My son, the foretold spittle now running in delicate rivulets down his upturned pink chin, raises both arms, and calls out some unintelligible equation, rotten with coefficients and imaginary trigonometric pig-Latin. Then he runs blindly across the street. We can be thankful that here, in the cul-de-sac of our lives, there is little traffic. No SUV charges toward its End-of Days assignation with daycare, no delivery truck plows forward, laden with time-sensitive communication and Internet-ordered folderol. The well-kept blades of our neighbour’s lawn part before the quick glossolalia of his sneakers, a Exodus-enabling sea of grass flinching before his mad and unintelligible dance. He dives toward his former Grade 2 teacher searching for who knows what further instruction on the calligraphic mysteries of  the letter F and the hieractic protocol surrounding the grasping of pigtails and the ringing of little girls’ hair.  For a moment his body with its sad white sneakers is parallel to the slight curve of the earth and is beautiful.
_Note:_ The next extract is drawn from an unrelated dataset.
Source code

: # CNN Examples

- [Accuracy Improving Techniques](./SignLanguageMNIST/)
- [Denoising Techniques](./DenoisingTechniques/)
My son disappears into the infinite shadow that is our neighbour’s birthmark.
Once again, he has stolen the scene.
I weep.
Our neighbour, with her remarkable legs, leaps the fence.

Comments

Palomine said…
Wow. A serious wow. I try and write and see, and father, and neighbor, even am still a son, and along this story comes. Brilliant. Is it part of something larger? Soon to be available at finer stores everywhere?
gary barwin said…
Thanks for the kind words, Bruce. The story is only part of something larger in the sense that I hope it to be part of a collection of short fiction that I'm working on. I've just finished reading "The 100 Brothers" by Donald Antrim which was an inspiration here. I really liked the novel. Not as much as his "The Verificationist" which is one of my favourite novels, but it is remarkable.
William Keckler said…
I second what Bruce said. I like the catachresis of "pert teeth."